While the affordability of AIDS drugs remains a key concern for African nations, Maponga said training in the U.S. has demonstrated to him that even an enormous donation of drugs would not by itself solve the problem in Zimbabwe.

"Here in the U.S., you don't think about the cost of drugs, but you do highlight the complexities of managing HIV and that is most important," he said.

"We cannot fool ourselves into thinking that just getting the drugs is the answer. In the whole AIDS equation, the cost of drugs contributes only about 5 percent."

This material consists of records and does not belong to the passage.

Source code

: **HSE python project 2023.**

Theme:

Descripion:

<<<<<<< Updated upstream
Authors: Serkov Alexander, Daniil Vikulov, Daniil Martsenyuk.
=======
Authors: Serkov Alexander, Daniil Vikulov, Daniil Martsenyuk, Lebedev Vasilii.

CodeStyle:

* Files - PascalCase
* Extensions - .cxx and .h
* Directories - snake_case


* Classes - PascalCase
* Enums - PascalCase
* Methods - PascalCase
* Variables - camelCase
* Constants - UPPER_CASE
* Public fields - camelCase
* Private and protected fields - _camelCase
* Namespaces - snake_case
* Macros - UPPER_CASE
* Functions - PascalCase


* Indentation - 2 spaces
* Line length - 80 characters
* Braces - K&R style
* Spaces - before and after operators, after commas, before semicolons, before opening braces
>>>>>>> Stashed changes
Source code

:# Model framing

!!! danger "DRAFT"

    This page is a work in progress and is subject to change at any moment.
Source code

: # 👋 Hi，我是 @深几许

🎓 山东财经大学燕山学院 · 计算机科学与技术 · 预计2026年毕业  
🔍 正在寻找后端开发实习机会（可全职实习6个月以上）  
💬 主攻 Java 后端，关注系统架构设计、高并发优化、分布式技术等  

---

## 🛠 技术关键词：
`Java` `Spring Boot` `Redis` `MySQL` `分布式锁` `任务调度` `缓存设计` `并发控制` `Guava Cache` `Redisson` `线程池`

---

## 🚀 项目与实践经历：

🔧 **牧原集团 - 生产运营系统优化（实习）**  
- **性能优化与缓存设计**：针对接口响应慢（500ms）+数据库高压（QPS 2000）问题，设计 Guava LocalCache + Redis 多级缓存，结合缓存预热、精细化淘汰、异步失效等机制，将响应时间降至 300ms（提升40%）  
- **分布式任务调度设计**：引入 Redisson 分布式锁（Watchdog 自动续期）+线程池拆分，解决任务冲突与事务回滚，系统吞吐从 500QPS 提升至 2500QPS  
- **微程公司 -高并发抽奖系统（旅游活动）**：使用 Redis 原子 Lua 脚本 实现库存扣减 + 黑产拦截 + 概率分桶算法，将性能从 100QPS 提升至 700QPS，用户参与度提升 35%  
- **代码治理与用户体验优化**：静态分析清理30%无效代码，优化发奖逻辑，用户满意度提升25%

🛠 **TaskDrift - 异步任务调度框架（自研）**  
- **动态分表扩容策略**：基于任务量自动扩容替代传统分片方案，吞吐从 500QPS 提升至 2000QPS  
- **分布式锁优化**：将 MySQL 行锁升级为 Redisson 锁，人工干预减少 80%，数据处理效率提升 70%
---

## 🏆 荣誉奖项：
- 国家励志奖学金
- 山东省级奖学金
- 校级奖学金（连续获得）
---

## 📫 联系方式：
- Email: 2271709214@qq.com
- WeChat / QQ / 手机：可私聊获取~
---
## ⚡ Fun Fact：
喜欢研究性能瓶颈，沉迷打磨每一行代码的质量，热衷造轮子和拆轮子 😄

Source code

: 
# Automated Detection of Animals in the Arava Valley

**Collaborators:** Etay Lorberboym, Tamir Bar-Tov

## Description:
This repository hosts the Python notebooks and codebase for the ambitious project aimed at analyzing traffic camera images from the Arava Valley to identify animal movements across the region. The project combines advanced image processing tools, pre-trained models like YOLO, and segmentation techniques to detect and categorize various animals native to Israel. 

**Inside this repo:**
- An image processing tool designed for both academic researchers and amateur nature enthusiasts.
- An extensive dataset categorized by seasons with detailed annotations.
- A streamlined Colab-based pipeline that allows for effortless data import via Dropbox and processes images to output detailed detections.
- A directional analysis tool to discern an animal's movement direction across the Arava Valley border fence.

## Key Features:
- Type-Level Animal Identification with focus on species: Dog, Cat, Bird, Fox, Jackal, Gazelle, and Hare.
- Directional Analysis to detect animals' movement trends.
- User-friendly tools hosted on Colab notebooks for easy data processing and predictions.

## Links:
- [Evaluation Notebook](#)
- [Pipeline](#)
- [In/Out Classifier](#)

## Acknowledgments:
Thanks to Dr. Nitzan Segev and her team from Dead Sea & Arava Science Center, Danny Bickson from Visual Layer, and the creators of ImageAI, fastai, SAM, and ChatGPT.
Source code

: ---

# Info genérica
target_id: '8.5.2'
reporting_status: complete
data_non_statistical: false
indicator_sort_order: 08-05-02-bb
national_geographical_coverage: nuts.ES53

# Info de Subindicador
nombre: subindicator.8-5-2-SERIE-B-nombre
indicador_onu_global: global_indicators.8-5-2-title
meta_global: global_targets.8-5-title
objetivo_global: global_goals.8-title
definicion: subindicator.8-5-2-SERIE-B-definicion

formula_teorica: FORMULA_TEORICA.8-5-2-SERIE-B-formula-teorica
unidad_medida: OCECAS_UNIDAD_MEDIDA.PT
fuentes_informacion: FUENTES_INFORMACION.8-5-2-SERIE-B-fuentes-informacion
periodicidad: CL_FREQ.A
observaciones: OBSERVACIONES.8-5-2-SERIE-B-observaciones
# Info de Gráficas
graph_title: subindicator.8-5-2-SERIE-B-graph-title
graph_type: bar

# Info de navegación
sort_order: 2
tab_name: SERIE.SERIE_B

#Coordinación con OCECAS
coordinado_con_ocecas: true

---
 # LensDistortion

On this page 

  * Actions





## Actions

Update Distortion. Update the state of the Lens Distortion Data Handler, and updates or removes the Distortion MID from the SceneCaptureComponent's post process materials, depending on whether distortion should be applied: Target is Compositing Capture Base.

The rest of the "equation," he continued, are the costs associated with caring for AIDS patients, patient management, prevention of other infections, caring for the sick at home, monitoring and treating drug resistance, and adherence and compliance with complex drug regimens.

These are in addition to the enormous social consequences to people with AIDS and their families, particularly children who have been orphaned by the disease.